::: Data shown

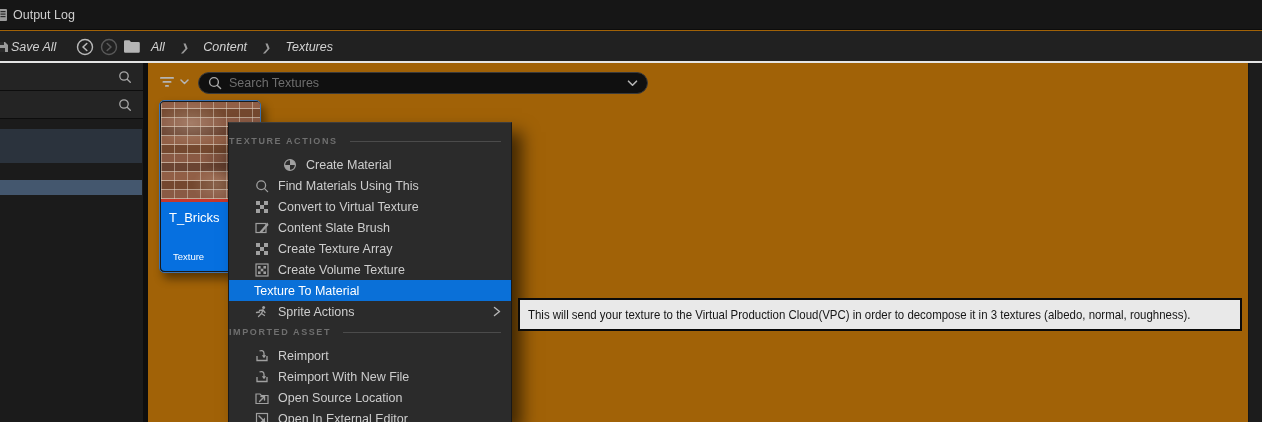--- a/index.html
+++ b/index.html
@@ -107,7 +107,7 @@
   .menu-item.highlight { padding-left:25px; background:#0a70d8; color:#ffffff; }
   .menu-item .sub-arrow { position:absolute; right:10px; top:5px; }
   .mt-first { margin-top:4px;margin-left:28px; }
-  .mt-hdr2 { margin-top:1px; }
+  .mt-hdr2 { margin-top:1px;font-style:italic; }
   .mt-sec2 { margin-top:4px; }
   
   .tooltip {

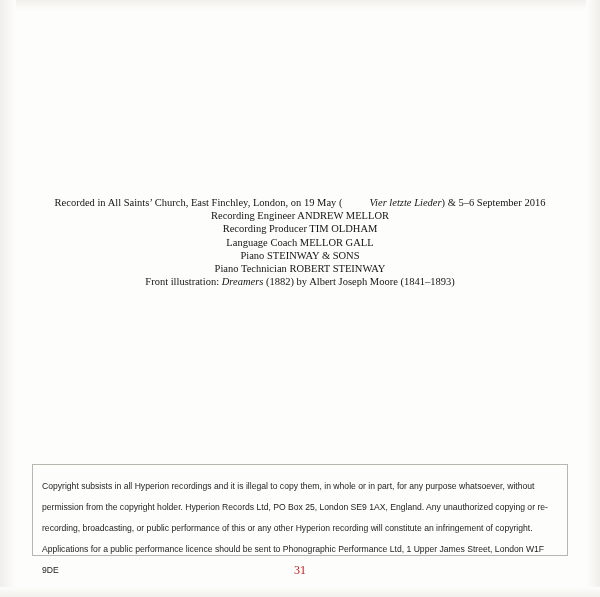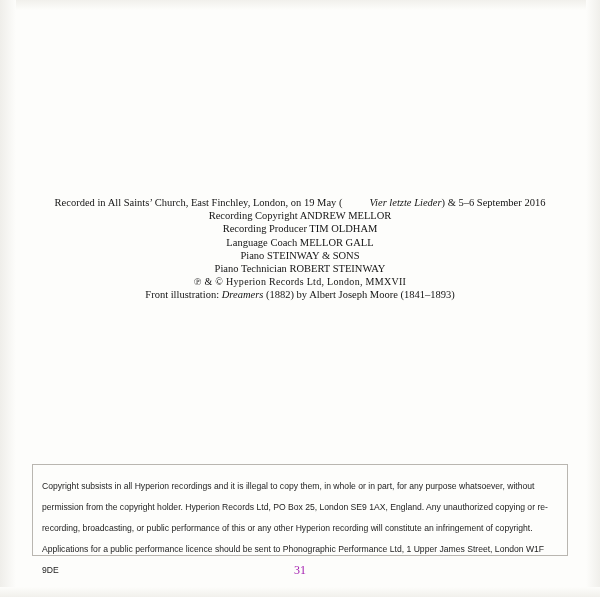--- a/index.html
+++ b/index.html
@@ -121,7 +121,7 @@
   <div class="credits">
     <div id="credit-lines">
         <div class="line"><span>Recorded in All Saints’ Church, East Finchley, London, on 19 May (</span><i>Vier letzte Lieder</i><span>) &amp; 5–6 September 2016</span></div>
-        <div class="line"><span>Recording Copyright ANDREW MELLOR</span></div>
+        <div class="line"><span>Recording Engineer ANDREW MELLOR</span></div>
         <div class="line"><span>Recording Producer TIM OLDHAM</span></div>
         <div class="line"><span>Language Coach MELLOR GALL</span></div>
         <div class="line"><span>Piano STEINWAY &amp; SONS</span></div>

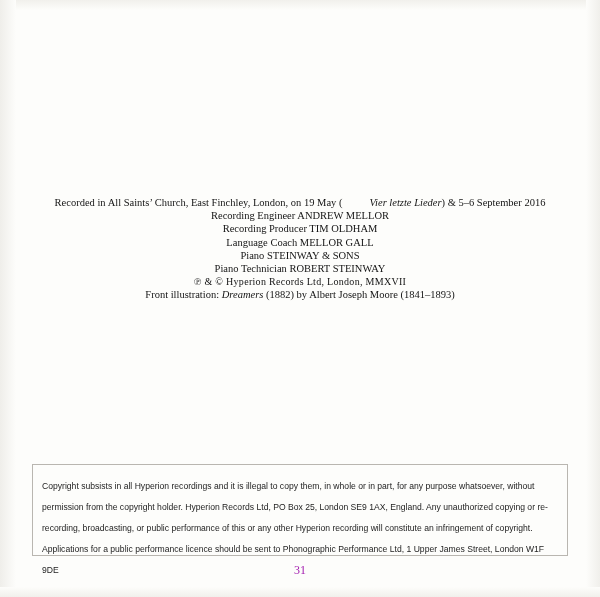--- a/index.html
+++ b/index.html
@@ -126,7 +126,6 @@
         <div class="line"><span>Language Coach MELLOR GALL</span></div>
         <div class="line"><span>Piano STEINWAY &amp; SONS</span></div>
         <div class="line"><span>Piano Technician ROBERT STEINWAY</span></div>
-        <div class="line pc-mark"><span>℗ &amp; © Hyperion Records Ltd, London, MMXVII</span></div>
       </div>
     <div class="front-illustration">
       <span>Front illustration: </span><i>Dreamers</i><span> (1882) by Albert Joseph Moore (1841–1893)</span>

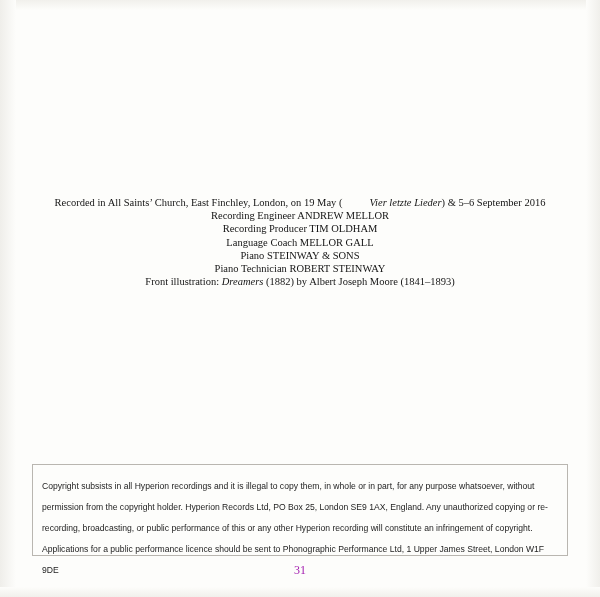--- a/index.html
+++ b/index.html
@@ -105,7 +105,7 @@
     width: 600px;
     text-align: center;
     font-size: 12px;
-    color: #a21caf;
+    color: #b91c1c;
   }
 </style>
 </head>

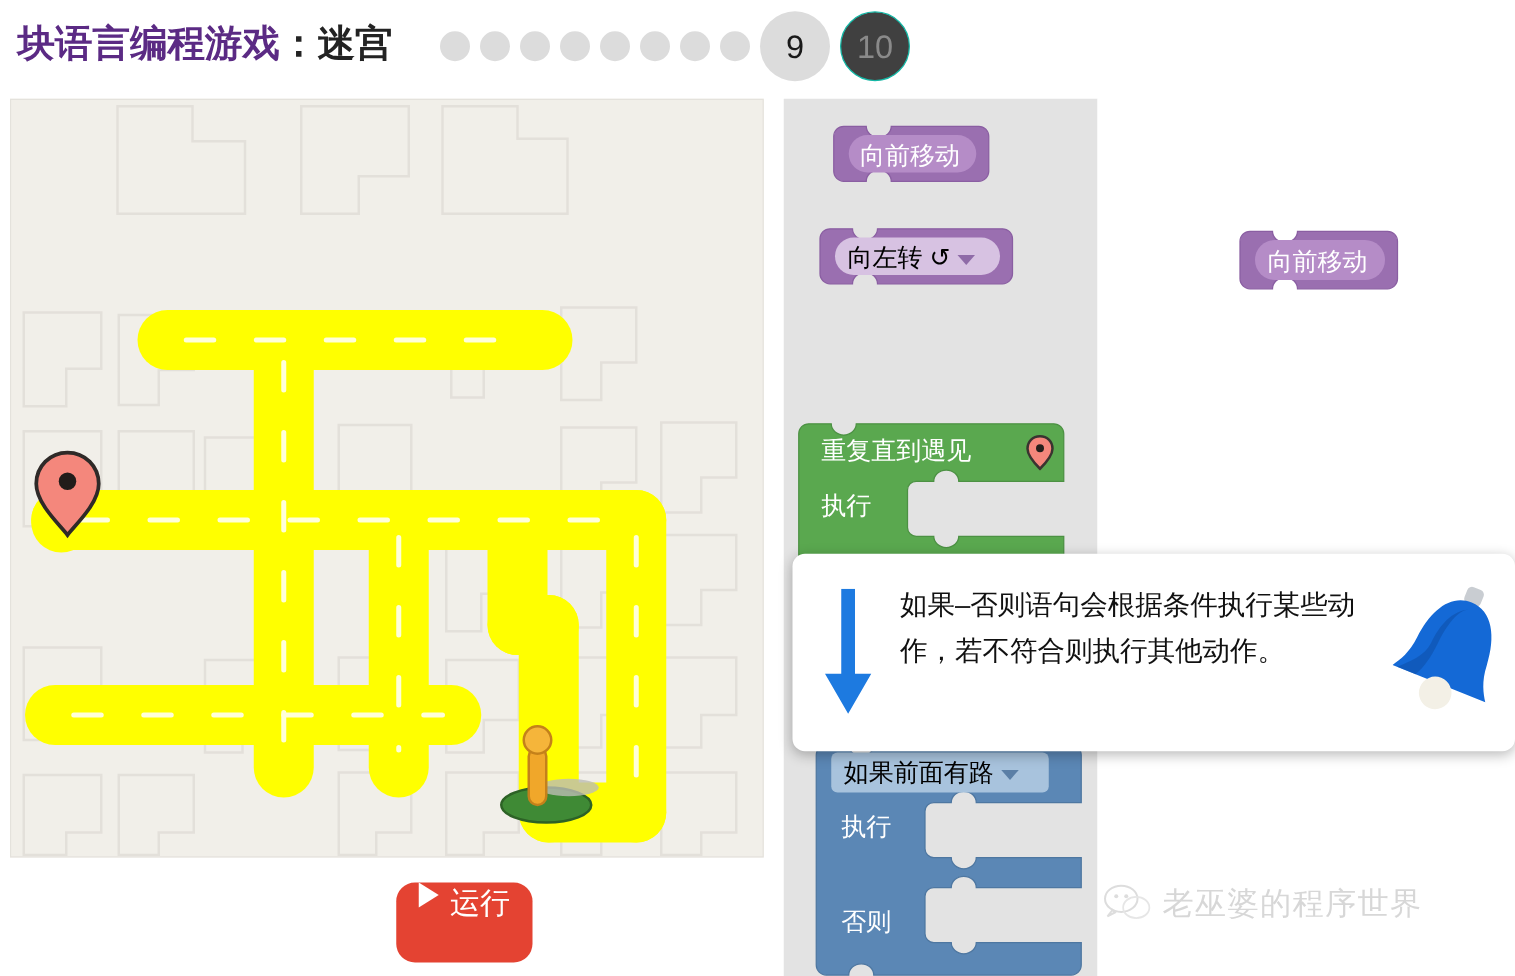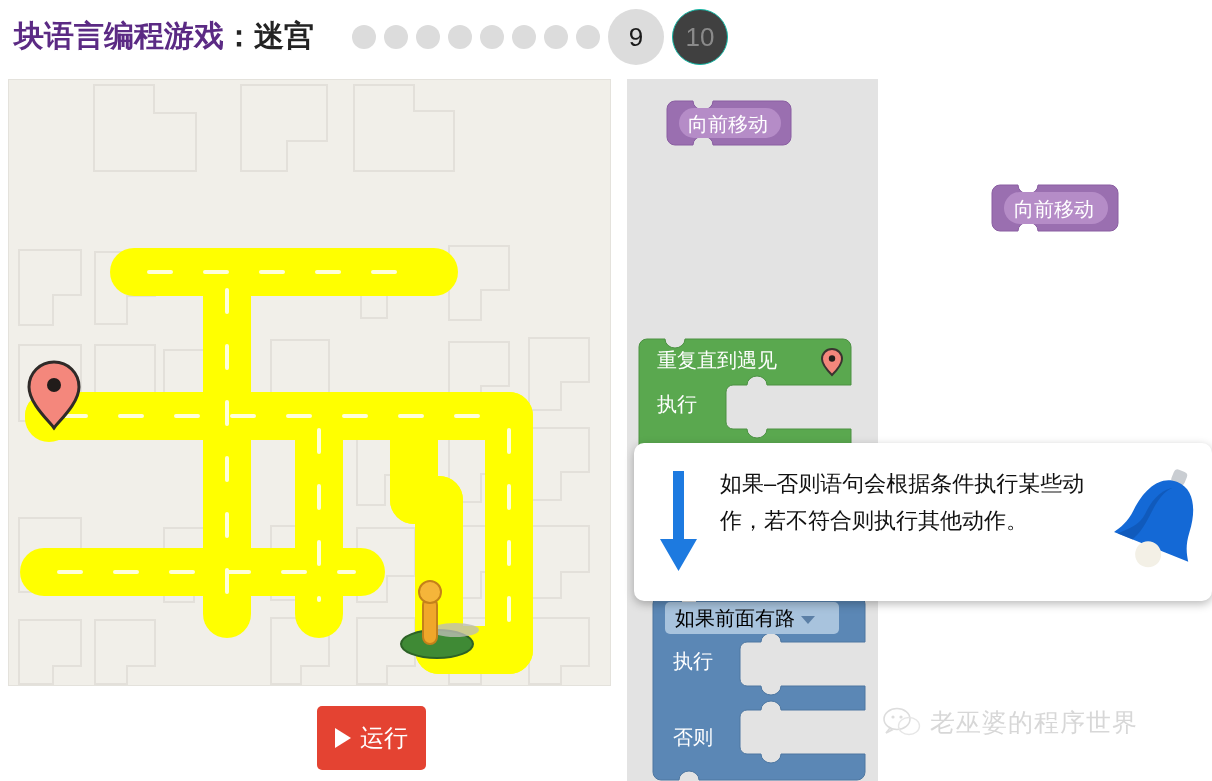--- a/index.html
+++ b/index.html
@@ -238,6 +238,13 @@
       <span class="blk-text" style="left:25px;top:10px;">向前移动</span>
     </div>
 
+    <div class="blk" style="left:25px;top:104px;">
+      <svg width="160" height="62">
+        <path d="M4,8 a8,8 0 0 1 8,-8 h18 a10,9 0 0 0 20,0 h100 a8,8 0 0 1 8,8 v28 a8,8 0 0 1 -8,8 h-100 a10,9 0 0 0 -20,0 h-18 a8,8 0 0 1 -8,-8 z" fill="#9a6fb0" stroke="#8a5ea2" stroke-width="1"></path>
+        <rect x="16" y="7" width="132" height="30" rx="15" fill="#d7c2e2"></rect>
+      </svg>
+      <span class="blk-field" style="left:26px;top:10px;"><span>向左转</span> <span>↺</span><span class="caret"></span></span>
+    </div>
 
 
     <div class="blk" style="left:8px;top:260px;">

::::::

Task to complete – All lines from the one containing "position:absolute; right:10px; top:5px;" to the last line of the data above, both included, should be printed exactly, and the pictures should not appear.

Your response –
   .menu-item .sub-arrow { position:absolute; right:10px; top:5px; }
   .mt-first { margin-top:4px;margin-left:28px; }
-  .mt-hdr2 { margin-top:1px; }
+  .mt-hdr2 { margin-top:1px;font-style:italic; }
   .mt-sec2 { margin-top:4px; }
   
   .tooltip {

--- a/index.html
+++ b/index.html
@@ -121,7 +121,7 @@
   <div class="credits">
     <div id="credit-lines">
         <div class="line"><span>Recorded in All Saints’ Church, East Finchley, London, on 19 May (</span><i>Vier letzte Lieder</i><span>) &amp; 5–6 September 2016</span></div>
-        <div class="line"><span>Recording Copyright ANDREW MELLOR</span></div>
+        <div class="line"><span>Recording Engineer ANDREW MELLOR</span></div>
         <div class="line"><span>Recording Producer TIM OLDHAM</span></div>
         <div class="line"><span>Language Coach MELLOR GALL</span></div>
         <div class="line"><span>Piano STEINWAY &amp; SONS</span></div>

--- a/index.html
+++ b/index.html
@@ -126,7 +126,6 @@
         <div class="line"><span>Language Coach MELLOR GALL</span></div>
         <div class="line"><span>Piano STEINWAY &amp; SONS</span></div>
         <div class="line"><span>Piano Technician ROBERT STEINWAY</span></div>
-        <div class="line pc-mark"><span>℗ &amp; © Hyperion Records Ltd, London, MMXVII</span></div>
       </div>
     <div class="front-illustration">
       <span>Front illustration: </span><i>Dreamers</i><span> (1882) by Albert Joseph Moore (1841–1893)</span>

--- a/index.html
+++ b/index.html
@@ -105,7 +105,7 @@
     width: 600px;
     text-align: center;
     font-size: 12px;
-    color: #a21caf;
+    color: #b91c1c;
   }
 </style>
 </head>

--- a/index.html
+++ b/index.html
@@ -238,6 +238,13 @@
       <span class="blk-text" style="left:25px;top:10px;">向前移动</span>
     </div>
 
+    <div class="blk" style="left:25px;top:104px;">
+      <svg width="160" height="62">
+        <path d="M4,8 a8,8 0 0 1 8,-8 h18 a10,9 0 0 0 20,0 h100 a8,8 0 0 1 8,8 v28 a8,8 0 0 1 -8,8 h-100 a10,9 0 0 0 -20,0 h-18 a8,8 0 0 1 -8,-8 z" fill="#9a6fb0" stroke="#8a5ea2" stroke-width="1"></path>
+        <rect x="16" y="7" width="132" height="30" rx="15" fill="#d7c2e2"></rect>
+      </svg>
+      <span class="blk-field" style="left:26px;top:10px;"><span>向左转</span> <span>↺</span><span class="caret"></span></span>
+    </div>
 
 
     <div class="blk" style="left:8px;top:260px;">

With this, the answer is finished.